→ **Dataset rows**:

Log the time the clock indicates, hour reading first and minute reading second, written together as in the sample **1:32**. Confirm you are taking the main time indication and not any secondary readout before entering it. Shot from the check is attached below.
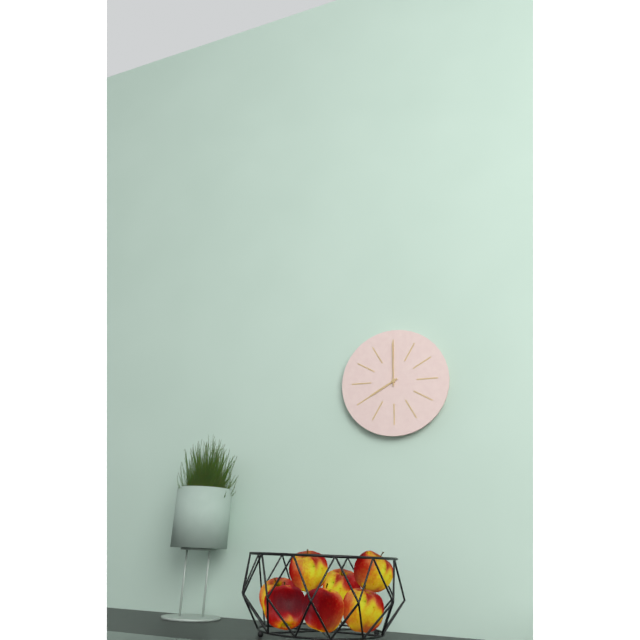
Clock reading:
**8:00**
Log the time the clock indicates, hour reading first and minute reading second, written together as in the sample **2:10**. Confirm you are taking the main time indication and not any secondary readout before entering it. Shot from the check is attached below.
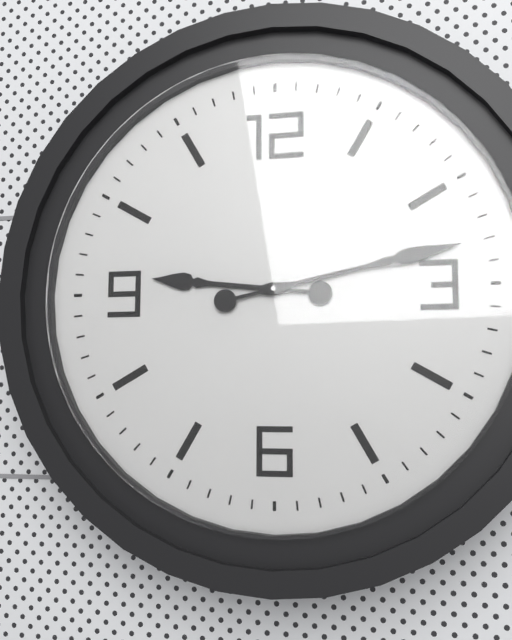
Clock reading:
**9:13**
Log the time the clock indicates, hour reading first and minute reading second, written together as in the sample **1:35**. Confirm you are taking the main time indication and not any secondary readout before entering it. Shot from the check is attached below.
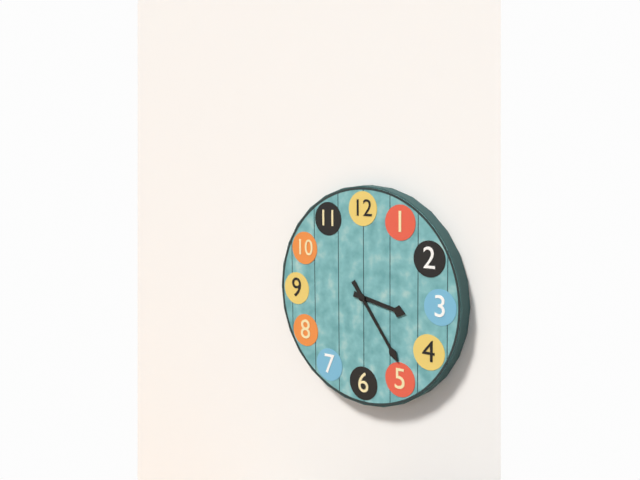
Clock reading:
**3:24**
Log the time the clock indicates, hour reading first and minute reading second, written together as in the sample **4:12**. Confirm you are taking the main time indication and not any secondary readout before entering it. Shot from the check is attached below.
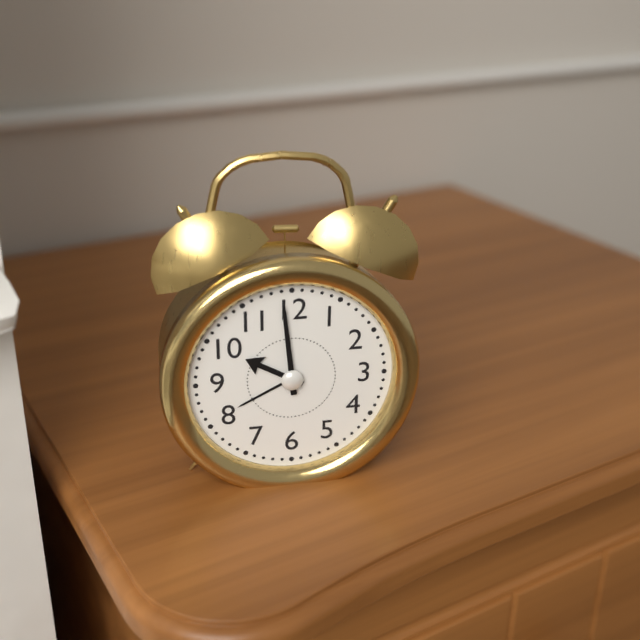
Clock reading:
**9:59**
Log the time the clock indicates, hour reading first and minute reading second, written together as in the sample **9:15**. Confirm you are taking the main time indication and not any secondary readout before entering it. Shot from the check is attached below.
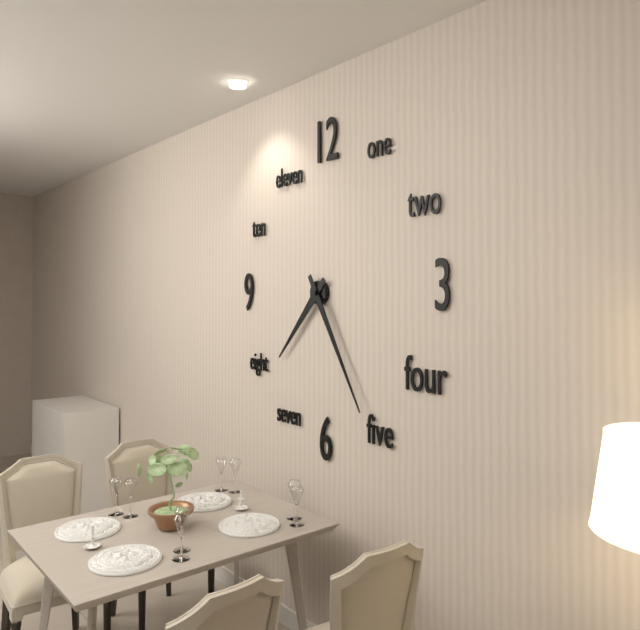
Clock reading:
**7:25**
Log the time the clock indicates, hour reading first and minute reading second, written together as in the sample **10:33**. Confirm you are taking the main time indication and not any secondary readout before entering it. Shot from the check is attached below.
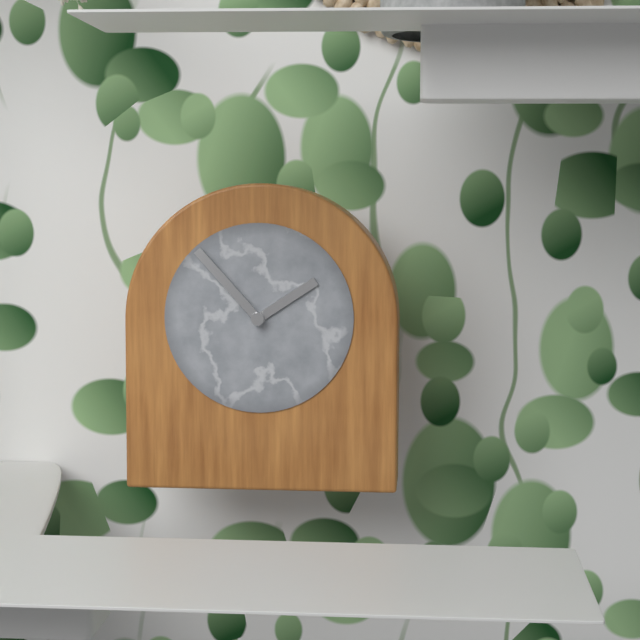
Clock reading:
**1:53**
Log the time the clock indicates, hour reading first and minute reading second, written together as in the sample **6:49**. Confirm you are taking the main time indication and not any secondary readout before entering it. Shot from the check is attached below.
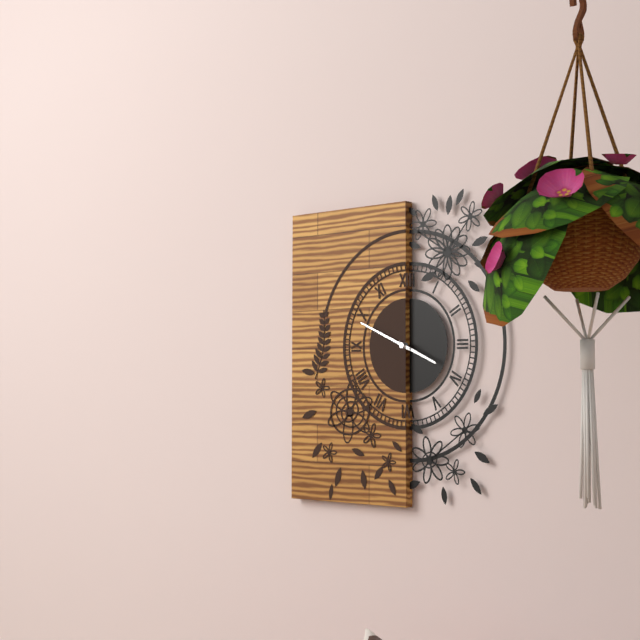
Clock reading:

→ **Given exercise**:
Please turn all the rows above into a numbered list, with blank lines omitted and the pictures left out.

→ **Final result**:
1. Log the time the clock indicates, hour reading first and minute reading second, written together as in the sample **1:32**. Confirm you are taking the main time indication and not any secondary readout before entering it. Shot from the check is attached below.
2. Clock reading:
3. **8:00**
4. Log the time the clock indicates, hour reading first and minute reading second, written together as in the sample **2:10**. Confirm you are taking the main time indication and not any secondary readout before entering it. Shot from the check is attached below.
5. Clock reading:
6. **9:13**
7. Log the time the clock indicates, hour reading first and minute reading second, written together as in the sample **1:35**. Confirm you are taking the main time indication and not any secondary readout before entering it. Shot from the check is attached below.
8. Clock reading:
9. **3:24**
10. Log the time the clock indicates, hour reading first and minute reading second, written together as in the sample **4:12**. Confirm you are taking the main time indication and not any secondary readout before entering it. Shot from the check is attached below.
11. Clock reading:
12. **9:59**
13. Log the time the clock indicates, hour reading first and minute reading second, written together as in the sample **9:15**. Confirm you are taking the main time indication and not any secondary readout before entering it. Shot from the check is attached below.
14. Clock reading:
15. **7:25**
16. Log the time the clock indicates, hour reading first and minute reading second, written together as in the sample **10:33**. Confirm you are taking the main time indication and not any secondary readout before entering it. Shot from the check is attached below.
17. Clock reading:
18. **1:53**
19. Log the time the clock indicates, hour reading first and minute reading second, written together as in the sample **6:49**. Confirm you are taking the main time indication and not any secondary readout before entering it. Shot from the check is attached below.
20. Clock reading:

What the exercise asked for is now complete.